If you’re torn between the elegance and drama of a floor-length wedding gown and the comfort and economy of a short wedding dress, then a detachable wedding skirt may offer the best of both worlds. With careful planning and the appropriate embellishments, you can create an elegant wedding skirt that can be worn during the ceremony and then removed afterwards to reveal a less elaborate dress you can dance in unencumbered and wear again in other social settings.
Put on the shoes you'll wear on your wedding day, as well as your wedding dress and any bulky undergarments you will be wearing under your detachable skirt, such as a petticoat, bustle or hoop.
Measure around your waist and from your waist to the floor using a tailor's measuring tape.
Measure around bulky undergarments at the midway point (approximately at knee level) and at the bottom. The measurements will dictate the amount of fabric you’ll need. In most cases, 4 to 5 yards of fabric will be sufficient to make your wedding skirt, depending on the volume.
Draw and Cut the Skirt Sections
Draw a rectangle for the waistband on pattern paper with the following dimensions: The length (or long side) of the rectangle should equal your waist measurement plus 3 to 4 inches to accommodate the closures, and the width (or short side) of the rectangle should equal twice your desired width for the waistband plus 1 1/4 inches for seam allowances, as this rectangular section will be folded in half lengthwise during sewing. For example, if you wish to have a 2-inch waistband, then the short side of the rectangle should measure 5 1/4 inches.
Draw a trapezoid on pattern paper that is narrow at the top and gradually flares out at the bottom; this will be the pattern for the three sections that will comprise the skirt. The length of the trapezoid should equal your waist-to-floor measurement. The width of the top, middle and bottom of the trapezoid should be no less than one-third the waist and undergarment measurements taken in Section 1 plus a few inches for seam allowances, gathering, and the desired degree of flaring at the bottom.

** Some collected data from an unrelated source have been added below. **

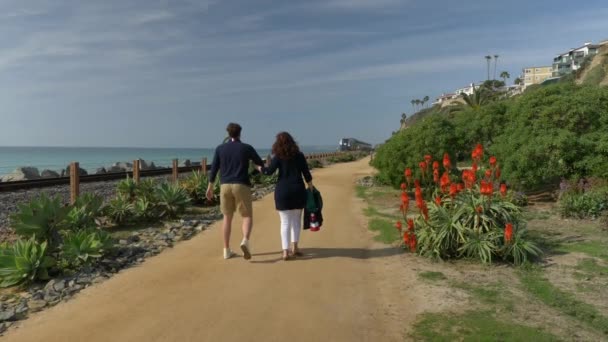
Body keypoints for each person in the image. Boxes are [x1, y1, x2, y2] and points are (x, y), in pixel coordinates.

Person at [207, 123, 265, 260]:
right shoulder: (246, 148)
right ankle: (245, 240)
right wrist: (254, 167)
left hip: (224, 185)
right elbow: (260, 163)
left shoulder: (220, 149)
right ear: (240, 133)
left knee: (227, 218)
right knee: (247, 216)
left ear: (228, 134)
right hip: (241, 184)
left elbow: (214, 168)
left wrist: (209, 187)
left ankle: (226, 250)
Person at [259, 132, 313, 261]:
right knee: (296, 221)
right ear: (292, 142)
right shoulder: (299, 156)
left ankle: (285, 252)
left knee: (285, 223)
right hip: (298, 190)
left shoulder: (278, 157)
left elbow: (269, 172)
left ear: (277, 143)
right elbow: (306, 173)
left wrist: (259, 168)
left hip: (282, 191)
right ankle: (295, 248)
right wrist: (311, 187)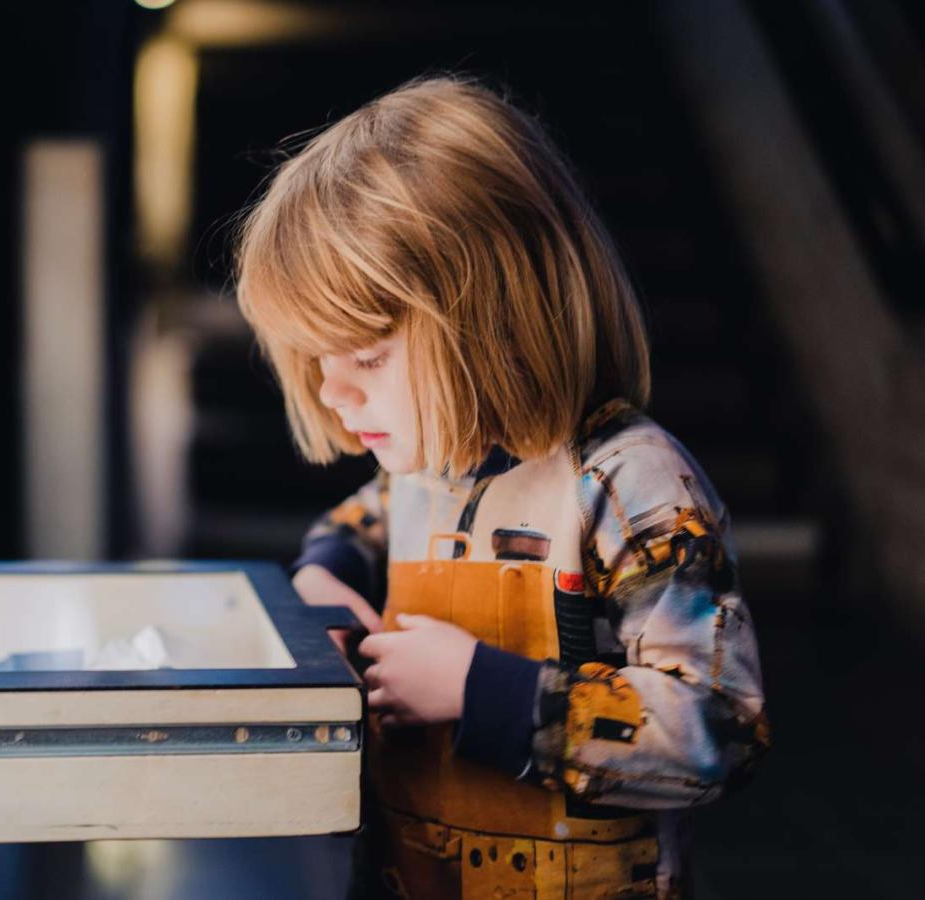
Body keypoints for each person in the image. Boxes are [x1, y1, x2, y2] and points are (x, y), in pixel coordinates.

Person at [234, 76, 770, 899]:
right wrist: (326, 577)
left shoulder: (629, 481)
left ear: (493, 320)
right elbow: (359, 522)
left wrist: (482, 691)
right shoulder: (424, 467)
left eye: (368, 358)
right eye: (317, 362)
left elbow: (718, 731)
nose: (333, 394)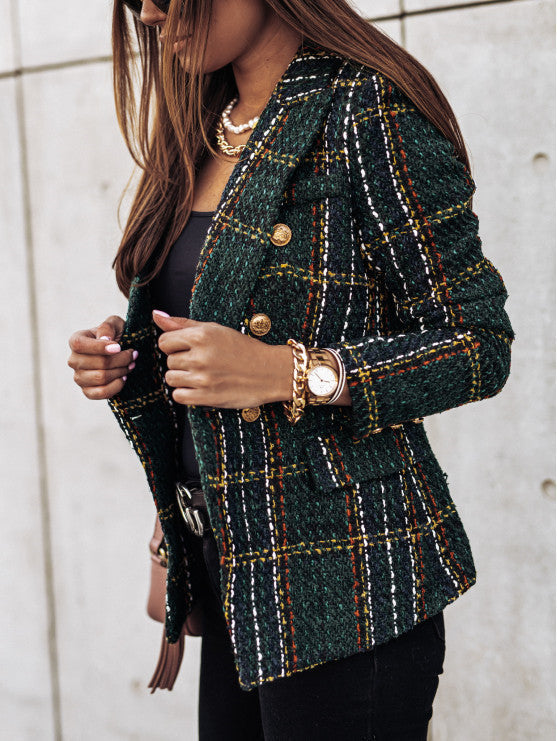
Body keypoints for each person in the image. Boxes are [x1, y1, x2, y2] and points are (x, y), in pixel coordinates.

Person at [67, 0, 515, 738]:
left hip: (349, 583)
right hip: (236, 574)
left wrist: (289, 372)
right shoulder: (202, 123)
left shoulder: (364, 108)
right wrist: (126, 355)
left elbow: (477, 343)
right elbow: (216, 319)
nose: (148, 13)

Cut the pattern pieces. (To ensure symmetry, fold the paper in half and cut the opposite side to match.)
Trace the waistband pattern onto the fabric, as well as the interfacing, which is a textile often sewn to the "wrong side" of the fabric to make an area more rigid. (The "inside," or "wrong side," is the side of the fabric that is not meant to be seen. Conversely, the "outside" or "right side" is the side of the fabric that is meant to be seen.)
Trace the trapezoid pattern onto the fabric. Draw the remaining two identical skirt sections by tracing the same trapezoid pattern.

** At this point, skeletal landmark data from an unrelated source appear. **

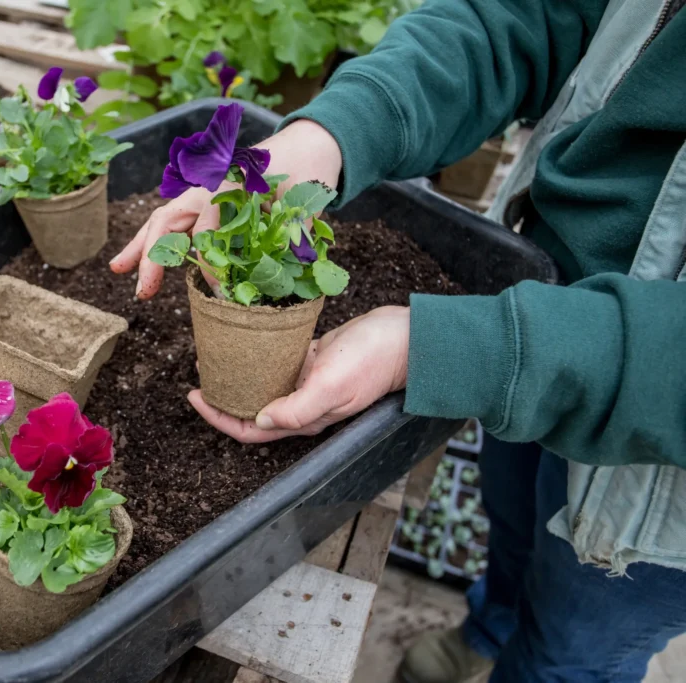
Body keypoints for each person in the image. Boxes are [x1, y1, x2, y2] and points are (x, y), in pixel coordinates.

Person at [109, 0, 686, 680]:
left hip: (654, 472)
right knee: (513, 516)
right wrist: (330, 135)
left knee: (575, 639)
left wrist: (445, 348)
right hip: (538, 297)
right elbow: (514, 18)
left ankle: (532, 655)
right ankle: (492, 625)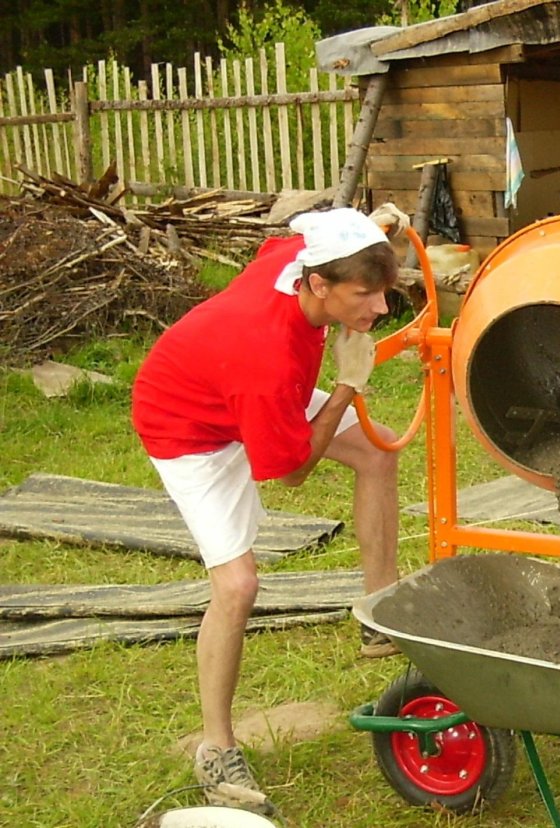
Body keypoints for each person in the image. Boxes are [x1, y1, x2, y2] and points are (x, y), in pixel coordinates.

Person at [131, 205, 410, 813]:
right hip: (187, 426)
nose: (380, 310)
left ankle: (379, 614)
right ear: (319, 286)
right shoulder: (267, 353)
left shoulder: (300, 257)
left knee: (375, 452)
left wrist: (375, 228)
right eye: (366, 294)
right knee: (237, 585)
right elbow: (292, 471)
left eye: (381, 291)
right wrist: (347, 384)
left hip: (235, 385)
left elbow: (288, 240)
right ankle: (216, 747)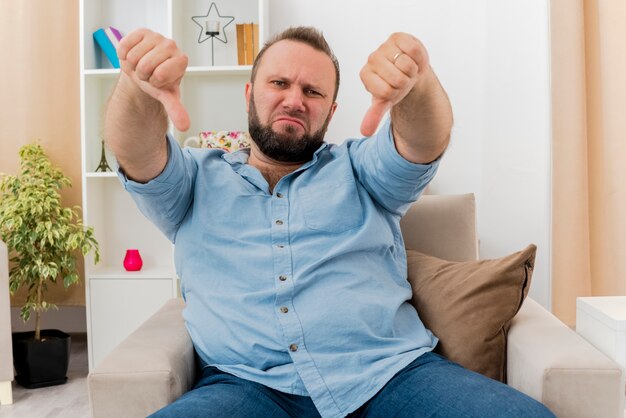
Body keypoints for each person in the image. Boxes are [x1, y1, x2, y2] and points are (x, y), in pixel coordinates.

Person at [104, 25, 554, 418]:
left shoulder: (360, 170)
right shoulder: (194, 180)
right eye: (279, 82)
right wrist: (138, 88)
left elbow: (422, 141)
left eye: (313, 91)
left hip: (392, 375)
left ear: (331, 111)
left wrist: (417, 86)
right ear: (249, 93)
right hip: (244, 388)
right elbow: (138, 150)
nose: (294, 100)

Cut out all the pieces you have traced onto the fabric.
Sew the Skirt
Mark the two back skirt fabrics where the zipper will be. Lay the skirt sections on top of each other, keeping the "outside" of the fabrics together and the zipper marks aligned.
Sew the seam from the bottom of the skirt up to the zipper mark, machine-baste the remaining opening edges above the zipper mark, and press open.

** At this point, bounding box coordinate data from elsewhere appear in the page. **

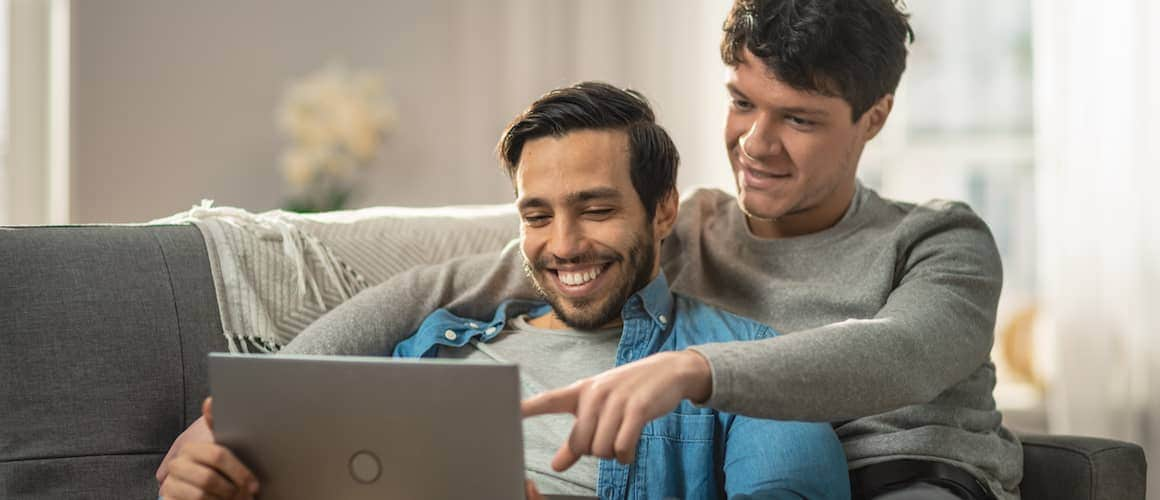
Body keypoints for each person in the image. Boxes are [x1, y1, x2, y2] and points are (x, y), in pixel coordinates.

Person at [162, 0, 1022, 498]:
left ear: (873, 119)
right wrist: (237, 419)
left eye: (798, 118)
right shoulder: (683, 232)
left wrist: (689, 372)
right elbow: (446, 285)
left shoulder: (938, 239)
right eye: (742, 103)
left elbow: (900, 354)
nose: (756, 143)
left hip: (912, 475)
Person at [158, 82, 851, 500]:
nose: (564, 244)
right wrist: (214, 476)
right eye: (537, 216)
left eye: (598, 209)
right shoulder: (431, 346)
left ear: (663, 210)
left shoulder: (749, 369)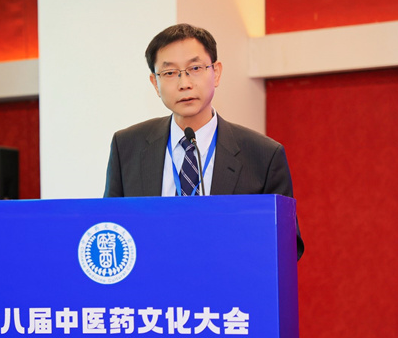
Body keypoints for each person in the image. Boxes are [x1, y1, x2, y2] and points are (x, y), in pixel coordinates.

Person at [103, 23, 304, 260]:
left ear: (216, 73)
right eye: (169, 73)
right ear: (155, 83)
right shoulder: (127, 146)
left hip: (229, 281)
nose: (184, 83)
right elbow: (110, 228)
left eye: (195, 68)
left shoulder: (263, 155)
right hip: (150, 280)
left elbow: (287, 246)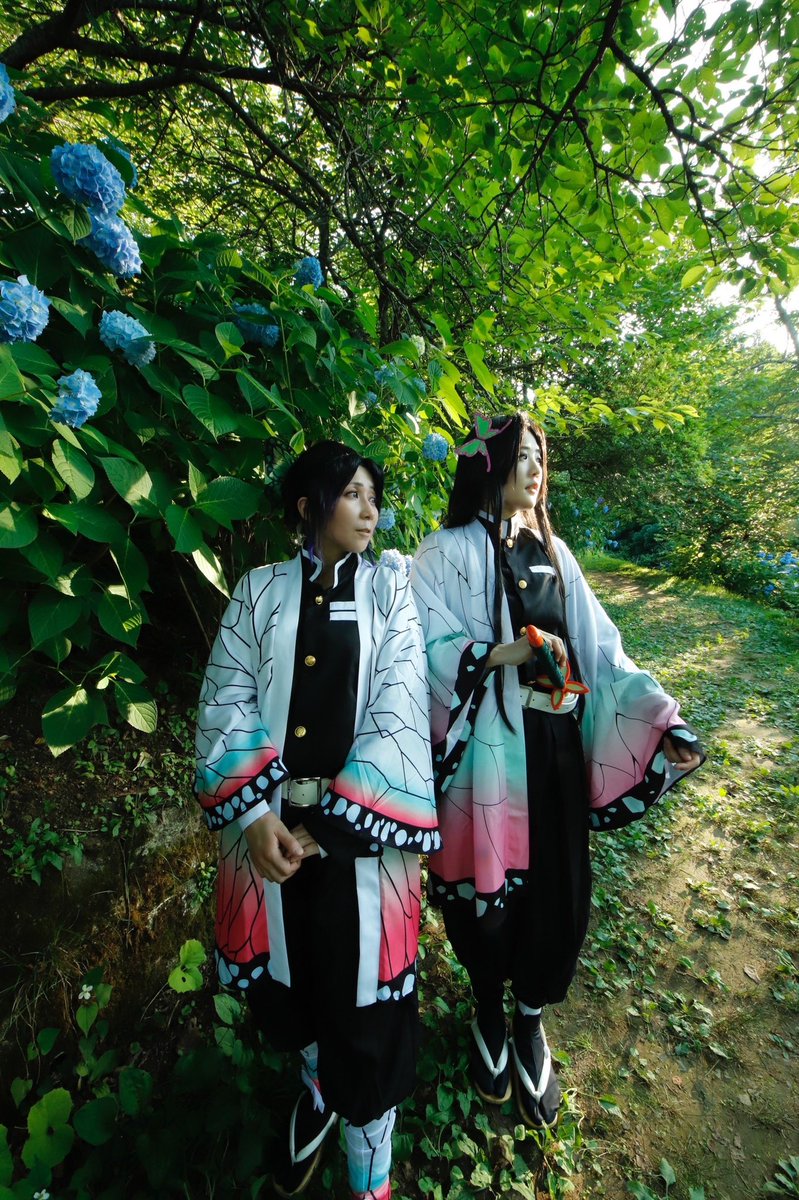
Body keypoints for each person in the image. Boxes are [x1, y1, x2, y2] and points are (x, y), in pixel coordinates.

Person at [411, 412, 703, 1128]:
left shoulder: (555, 552)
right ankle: (487, 1006)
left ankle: (529, 1016)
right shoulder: (444, 552)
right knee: (483, 885)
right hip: (487, 754)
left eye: (540, 457)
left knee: (559, 885)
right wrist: (499, 654)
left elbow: (603, 650)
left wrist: (662, 717)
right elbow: (423, 643)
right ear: (487, 465)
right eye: (521, 456)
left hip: (557, 748)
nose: (536, 470)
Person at [195, 440, 440, 1199]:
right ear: (308, 506)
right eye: (352, 494)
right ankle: (317, 1087)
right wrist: (253, 817)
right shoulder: (257, 591)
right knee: (290, 983)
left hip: (362, 844)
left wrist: (332, 826)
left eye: (374, 496)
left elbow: (401, 705)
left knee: (366, 1010)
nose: (370, 511)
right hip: (269, 837)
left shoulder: (391, 594)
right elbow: (225, 696)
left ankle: (371, 1174)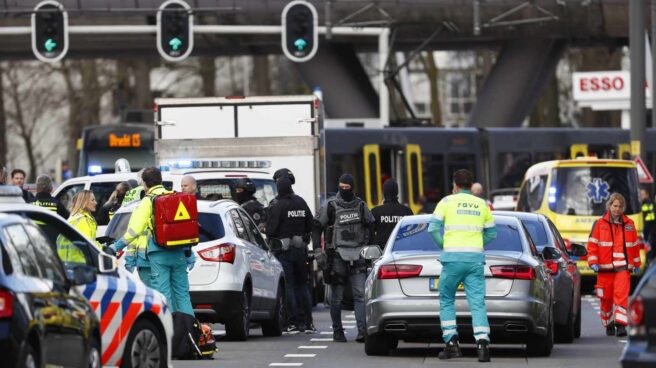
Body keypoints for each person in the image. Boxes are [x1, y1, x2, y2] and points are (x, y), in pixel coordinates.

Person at [428, 169, 496, 362]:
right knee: (477, 303)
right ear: (470, 184)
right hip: (475, 260)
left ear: (455, 185)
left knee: (447, 299)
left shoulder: (447, 202)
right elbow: (492, 233)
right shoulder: (482, 204)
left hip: (452, 260)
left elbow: (432, 228)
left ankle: (451, 343)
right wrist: (476, 243)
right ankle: (482, 345)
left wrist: (445, 246)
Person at [120, 167, 195, 315]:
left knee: (164, 296)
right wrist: (188, 253)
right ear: (160, 180)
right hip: (179, 254)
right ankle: (191, 333)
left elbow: (135, 229)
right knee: (183, 295)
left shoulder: (148, 201)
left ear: (144, 184)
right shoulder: (175, 197)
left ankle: (172, 333)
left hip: (157, 255)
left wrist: (117, 245)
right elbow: (185, 228)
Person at [315, 174, 374, 343]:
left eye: (347, 187)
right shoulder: (331, 205)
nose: (344, 190)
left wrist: (369, 249)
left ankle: (362, 331)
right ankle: (337, 331)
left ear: (352, 187)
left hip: (358, 256)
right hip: (337, 257)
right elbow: (316, 226)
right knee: (338, 297)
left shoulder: (361, 206)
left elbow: (371, 226)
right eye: (342, 187)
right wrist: (319, 250)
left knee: (359, 295)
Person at [587, 193, 641, 337]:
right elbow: (592, 246)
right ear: (609, 206)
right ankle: (608, 322)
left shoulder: (629, 225)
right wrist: (593, 262)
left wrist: (636, 263)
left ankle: (621, 325)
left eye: (620, 206)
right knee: (606, 301)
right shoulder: (599, 224)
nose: (617, 209)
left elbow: (634, 246)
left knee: (621, 297)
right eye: (615, 206)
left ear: (623, 208)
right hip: (604, 270)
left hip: (622, 269)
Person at [266, 176, 315, 334]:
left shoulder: (278, 205)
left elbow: (271, 230)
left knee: (289, 286)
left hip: (284, 251)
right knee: (302, 285)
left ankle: (293, 323)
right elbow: (310, 224)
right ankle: (308, 323)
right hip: (300, 250)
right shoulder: (301, 202)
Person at [58, 190, 102, 263]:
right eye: (92, 200)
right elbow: (90, 246)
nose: (96, 203)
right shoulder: (82, 220)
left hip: (71, 262)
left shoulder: (77, 217)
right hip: (79, 264)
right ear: (84, 202)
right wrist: (105, 248)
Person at [370, 179, 413, 249]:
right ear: (397, 192)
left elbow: (370, 234)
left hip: (382, 252)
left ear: (384, 193)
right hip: (403, 251)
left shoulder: (376, 211)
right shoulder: (407, 211)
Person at [640, 189, 655, 254]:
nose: (641, 196)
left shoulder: (650, 204)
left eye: (643, 194)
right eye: (640, 195)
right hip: (645, 230)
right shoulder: (640, 204)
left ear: (647, 195)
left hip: (650, 231)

Use dressmaker pins to secure the zipper (closed and face-down) in place over the machine-basted seam from the previous step. Turn the fabric over so the "outside" is facing you and stitch the zipper using a zipper foot attachment. Remove pins and basting.
Stitch the front skirt section to the back section completed in the previous step.
Gather the top of the skirt by machine-basting 1/2 inch from the top of the skirt, breaking the basting at the side front seams, and pulling the threads to gather the fabric so the circumference is roughly equal to the waist measurement from Section 1. Turn the skirt right side out and set it aside in preparation for the next step.
Baste the interfacing to the "wrong side" of the waistband.
Wrap the waistband around the top of the skirt so that the "outside" of the waistband and the "outside" of the skirt are facing each other and the opening of the waistband is aligned with the zipper.
Stitch the waistband to the skirt, adjusting the gathers of the skirt evenly as you sew. Turn the skirt inside out.
Fold the waistband fabric in half and sew the waistband in place along the seam, tucking the raw edges into the waistband as you sew.
Sew the desired closures, such as a hook and eye or ornamental buttons.
Fold up the bottom of the skirt twice, with the first fold being a 1/4-inch hem and the second fold a 1-inch hem. Secure the hem in place with pins.
Press the hem in place. Remove the pins. Sew the hem using a conventional machine or by hand.
Adorn your skirt with tasteful embellishments, such as antique buttons, pearls and lace.
When selecting a fabric for the detachable skirt, choose the same or matching fabric as your wedding dress.
Avoid costly mistakes by using an inexpensive muslin cloth to make a pattern and test the fit of the skirt before cutting the actual fabric for the detachable skirt.
Make markings on the fabric using a tailor's chalk or any writing implement that does not leave a permanent mark.
Prevent raw edges of the fabric from fraying by finishing all raw edges with a zigzag stitch using a conventional sewing machine.
Use a traditional hand iron when a step calls for pressing fabric in place.